10x seems extreme. ESR went from 14k lines in Python to 21k in Go. http://www.catb.org/~esr/reposurgeon/GoNotes.html
I didn't mean to exaggerate. I think part of the improvement was the luxury of refactoring which should generally reduce the bloat. And, as someone else said, part of the issue is C++/Java, not static typing. When I move from Java to Python, I also get the luxury of organizing code into fewer/meaningful source files. I find this more readable, than having to switch to different files constantly.

I have not had a chance to learn or use a language like Go. But production use of Python, including building large code bases is real. We do resort to numba, cython or using Python API to compiled code.

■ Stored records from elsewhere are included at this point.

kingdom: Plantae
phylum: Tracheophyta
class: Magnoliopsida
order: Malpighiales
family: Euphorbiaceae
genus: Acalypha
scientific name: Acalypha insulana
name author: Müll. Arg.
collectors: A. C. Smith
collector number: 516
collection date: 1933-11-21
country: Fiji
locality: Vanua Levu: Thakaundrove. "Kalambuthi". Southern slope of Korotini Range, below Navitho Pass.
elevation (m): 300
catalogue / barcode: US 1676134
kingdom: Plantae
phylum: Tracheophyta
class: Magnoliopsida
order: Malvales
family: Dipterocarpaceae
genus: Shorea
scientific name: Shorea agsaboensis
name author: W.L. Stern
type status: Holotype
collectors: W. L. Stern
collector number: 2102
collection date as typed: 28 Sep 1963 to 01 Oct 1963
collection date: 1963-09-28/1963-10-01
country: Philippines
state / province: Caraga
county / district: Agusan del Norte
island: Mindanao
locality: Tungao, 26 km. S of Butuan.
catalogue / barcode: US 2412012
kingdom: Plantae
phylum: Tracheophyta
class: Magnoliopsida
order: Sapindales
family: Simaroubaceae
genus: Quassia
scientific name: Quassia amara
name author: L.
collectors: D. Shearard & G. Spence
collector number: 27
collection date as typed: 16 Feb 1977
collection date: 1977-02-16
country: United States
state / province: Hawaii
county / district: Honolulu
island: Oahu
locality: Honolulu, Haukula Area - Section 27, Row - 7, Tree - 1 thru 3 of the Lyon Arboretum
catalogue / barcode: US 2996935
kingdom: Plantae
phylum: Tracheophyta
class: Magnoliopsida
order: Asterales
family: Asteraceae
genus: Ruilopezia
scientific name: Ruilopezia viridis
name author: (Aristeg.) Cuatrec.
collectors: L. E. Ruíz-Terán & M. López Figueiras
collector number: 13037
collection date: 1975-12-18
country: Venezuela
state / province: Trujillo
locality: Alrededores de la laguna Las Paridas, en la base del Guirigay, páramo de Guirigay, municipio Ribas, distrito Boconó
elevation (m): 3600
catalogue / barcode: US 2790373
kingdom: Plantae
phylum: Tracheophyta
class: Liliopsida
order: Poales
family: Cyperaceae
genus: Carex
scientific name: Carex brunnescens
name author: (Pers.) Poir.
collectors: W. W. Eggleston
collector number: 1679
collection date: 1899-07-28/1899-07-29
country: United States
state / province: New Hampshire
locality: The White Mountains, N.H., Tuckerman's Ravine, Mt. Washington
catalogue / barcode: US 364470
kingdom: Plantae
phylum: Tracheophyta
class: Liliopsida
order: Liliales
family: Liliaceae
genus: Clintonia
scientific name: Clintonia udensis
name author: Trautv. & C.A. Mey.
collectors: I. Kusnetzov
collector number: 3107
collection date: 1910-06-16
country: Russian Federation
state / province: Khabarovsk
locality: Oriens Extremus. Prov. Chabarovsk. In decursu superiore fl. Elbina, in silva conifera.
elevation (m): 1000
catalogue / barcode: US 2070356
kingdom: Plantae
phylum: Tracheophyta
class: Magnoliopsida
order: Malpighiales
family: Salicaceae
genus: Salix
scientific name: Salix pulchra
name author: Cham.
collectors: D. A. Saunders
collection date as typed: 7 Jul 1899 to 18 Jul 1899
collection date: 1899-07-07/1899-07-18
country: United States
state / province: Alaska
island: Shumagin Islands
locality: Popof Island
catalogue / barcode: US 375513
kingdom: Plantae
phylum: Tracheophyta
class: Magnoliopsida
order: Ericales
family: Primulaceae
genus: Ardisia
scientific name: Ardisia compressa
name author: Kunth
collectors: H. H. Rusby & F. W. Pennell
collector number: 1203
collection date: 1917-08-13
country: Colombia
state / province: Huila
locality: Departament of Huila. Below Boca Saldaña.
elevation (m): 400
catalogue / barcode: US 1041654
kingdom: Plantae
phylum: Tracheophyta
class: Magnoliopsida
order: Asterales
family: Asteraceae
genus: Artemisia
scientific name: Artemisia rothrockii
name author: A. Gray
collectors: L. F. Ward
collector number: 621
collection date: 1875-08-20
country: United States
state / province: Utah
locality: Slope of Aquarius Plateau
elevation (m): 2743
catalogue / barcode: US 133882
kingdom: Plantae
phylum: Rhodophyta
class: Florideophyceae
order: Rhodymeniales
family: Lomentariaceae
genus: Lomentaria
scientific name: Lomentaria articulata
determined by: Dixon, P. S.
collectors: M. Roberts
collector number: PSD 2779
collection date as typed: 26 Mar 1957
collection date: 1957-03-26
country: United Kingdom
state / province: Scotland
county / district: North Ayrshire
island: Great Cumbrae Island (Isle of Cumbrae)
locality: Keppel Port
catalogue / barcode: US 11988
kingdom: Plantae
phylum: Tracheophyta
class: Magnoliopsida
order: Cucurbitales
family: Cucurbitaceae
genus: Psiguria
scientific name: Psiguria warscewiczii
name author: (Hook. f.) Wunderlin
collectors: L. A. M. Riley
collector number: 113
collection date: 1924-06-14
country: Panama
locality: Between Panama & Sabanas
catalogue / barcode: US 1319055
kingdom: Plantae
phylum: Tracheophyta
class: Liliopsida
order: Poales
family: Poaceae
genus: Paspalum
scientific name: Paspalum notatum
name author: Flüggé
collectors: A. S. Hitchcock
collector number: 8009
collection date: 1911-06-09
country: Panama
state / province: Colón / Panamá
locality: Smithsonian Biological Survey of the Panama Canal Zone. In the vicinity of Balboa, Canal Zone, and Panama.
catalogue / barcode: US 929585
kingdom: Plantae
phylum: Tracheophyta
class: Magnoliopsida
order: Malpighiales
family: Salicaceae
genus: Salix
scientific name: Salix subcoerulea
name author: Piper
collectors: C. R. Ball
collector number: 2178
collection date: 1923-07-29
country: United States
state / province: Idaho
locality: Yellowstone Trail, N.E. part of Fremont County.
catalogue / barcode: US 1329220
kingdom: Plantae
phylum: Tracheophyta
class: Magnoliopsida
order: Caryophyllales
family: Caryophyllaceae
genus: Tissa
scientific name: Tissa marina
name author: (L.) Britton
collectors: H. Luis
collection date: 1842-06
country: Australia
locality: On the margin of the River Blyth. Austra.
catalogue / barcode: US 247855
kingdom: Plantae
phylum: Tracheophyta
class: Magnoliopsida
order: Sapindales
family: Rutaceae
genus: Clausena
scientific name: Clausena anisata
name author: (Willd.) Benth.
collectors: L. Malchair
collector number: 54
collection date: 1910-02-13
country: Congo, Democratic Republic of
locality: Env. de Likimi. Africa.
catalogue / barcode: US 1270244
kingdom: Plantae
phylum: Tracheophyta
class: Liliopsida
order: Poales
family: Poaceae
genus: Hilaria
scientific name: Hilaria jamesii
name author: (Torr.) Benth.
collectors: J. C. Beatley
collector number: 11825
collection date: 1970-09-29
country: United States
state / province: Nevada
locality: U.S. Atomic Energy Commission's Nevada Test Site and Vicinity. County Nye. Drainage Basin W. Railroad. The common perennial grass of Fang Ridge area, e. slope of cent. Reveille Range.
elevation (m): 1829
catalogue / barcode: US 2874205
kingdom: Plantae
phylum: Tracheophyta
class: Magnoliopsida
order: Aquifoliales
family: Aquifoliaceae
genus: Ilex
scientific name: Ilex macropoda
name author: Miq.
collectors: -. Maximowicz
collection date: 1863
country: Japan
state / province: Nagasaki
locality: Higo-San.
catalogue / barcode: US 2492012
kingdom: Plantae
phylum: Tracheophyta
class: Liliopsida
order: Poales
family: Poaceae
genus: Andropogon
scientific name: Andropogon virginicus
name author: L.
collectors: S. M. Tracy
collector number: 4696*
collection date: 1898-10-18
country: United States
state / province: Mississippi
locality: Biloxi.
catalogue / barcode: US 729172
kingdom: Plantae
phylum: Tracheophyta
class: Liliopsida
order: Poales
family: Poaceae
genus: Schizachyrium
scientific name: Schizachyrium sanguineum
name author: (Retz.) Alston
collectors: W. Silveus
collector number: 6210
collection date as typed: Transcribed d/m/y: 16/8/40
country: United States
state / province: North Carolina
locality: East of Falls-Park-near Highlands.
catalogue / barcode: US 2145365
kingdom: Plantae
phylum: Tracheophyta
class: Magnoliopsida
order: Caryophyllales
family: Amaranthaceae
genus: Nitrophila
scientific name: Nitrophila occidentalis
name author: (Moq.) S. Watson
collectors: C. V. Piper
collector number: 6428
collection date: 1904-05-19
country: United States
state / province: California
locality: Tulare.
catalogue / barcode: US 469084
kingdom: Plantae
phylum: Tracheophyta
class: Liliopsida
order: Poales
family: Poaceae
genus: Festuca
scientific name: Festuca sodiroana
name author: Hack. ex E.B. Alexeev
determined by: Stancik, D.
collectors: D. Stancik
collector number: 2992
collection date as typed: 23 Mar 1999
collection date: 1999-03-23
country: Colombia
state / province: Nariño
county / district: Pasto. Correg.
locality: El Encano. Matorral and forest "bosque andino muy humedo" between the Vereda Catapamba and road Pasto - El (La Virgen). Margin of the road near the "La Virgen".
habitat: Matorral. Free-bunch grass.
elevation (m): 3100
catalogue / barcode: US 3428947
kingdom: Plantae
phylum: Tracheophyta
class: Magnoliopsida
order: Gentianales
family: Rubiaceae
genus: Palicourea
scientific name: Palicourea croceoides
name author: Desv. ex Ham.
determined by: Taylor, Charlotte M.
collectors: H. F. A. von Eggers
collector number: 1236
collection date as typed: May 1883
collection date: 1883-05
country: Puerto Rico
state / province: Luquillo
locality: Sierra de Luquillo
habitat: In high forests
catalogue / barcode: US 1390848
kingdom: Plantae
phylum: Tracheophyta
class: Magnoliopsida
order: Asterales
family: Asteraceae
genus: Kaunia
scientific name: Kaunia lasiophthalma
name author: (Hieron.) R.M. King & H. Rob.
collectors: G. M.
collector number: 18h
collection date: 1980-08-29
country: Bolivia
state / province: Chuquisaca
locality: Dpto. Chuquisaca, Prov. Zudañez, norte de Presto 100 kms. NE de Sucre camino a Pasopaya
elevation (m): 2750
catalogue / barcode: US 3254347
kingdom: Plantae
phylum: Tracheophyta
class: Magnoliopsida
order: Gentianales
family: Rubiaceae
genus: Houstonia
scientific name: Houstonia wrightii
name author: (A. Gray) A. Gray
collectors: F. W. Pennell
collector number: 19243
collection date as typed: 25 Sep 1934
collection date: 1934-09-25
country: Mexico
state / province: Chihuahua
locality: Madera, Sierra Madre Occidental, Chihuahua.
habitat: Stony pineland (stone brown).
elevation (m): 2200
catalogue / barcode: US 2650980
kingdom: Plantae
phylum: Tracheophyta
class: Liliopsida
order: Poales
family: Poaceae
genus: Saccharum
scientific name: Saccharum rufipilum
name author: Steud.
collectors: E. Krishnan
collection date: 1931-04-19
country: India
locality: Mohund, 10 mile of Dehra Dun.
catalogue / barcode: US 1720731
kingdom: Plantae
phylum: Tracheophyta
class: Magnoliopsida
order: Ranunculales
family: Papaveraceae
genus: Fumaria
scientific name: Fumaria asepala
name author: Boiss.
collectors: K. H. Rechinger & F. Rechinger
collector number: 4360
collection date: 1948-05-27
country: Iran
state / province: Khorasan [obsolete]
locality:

I'm now involved in converting large codebases from SAS to Python. I don't think I will have the luxury of choosing another language like Go, for a number of reasons.

It's funny, both Java and Python emerged in the 1990s, yet Java feels incredibly crusty and awkward in 2023. I wouldn't choose Java as a fair representative of statically typed languages in 2023, but Python still feels like a reasonable choice for a non-Lisp dynamic language.
I'm wondering how many of the extra lines are those containing only closing bracket
You probably were replacing LoC with libraries or syntactic sugar, you can do the same with java. As a senior I can write same functionality than juniors with half LoC. In my experience Python is totally unusable when dealing with poorly documented 3rd party libs.
Your problem is C++/Java, not static typing. Static typing does not add many extra lines of code. In most cases, it adds no extra lines of code, as declaring variable/param types is done inline.

Heck, just look at static typing in Python.

Static typing is not only about declaring your arguments and variables as simple types (int, float, array of ints etc).

It means having a distinct type for any complex structure you pass around (think pre-normalization API params, post-normalization API params, slightly enriched post-processing data as separate type vs a dict of str to anything in Python), or anything you want to make compatible (think interfaces vs duck typing).

So Generics, Traits, Abstract subclasses, etc... don't exist in static typing?

As soon as the types get complicated, the code bloat begins.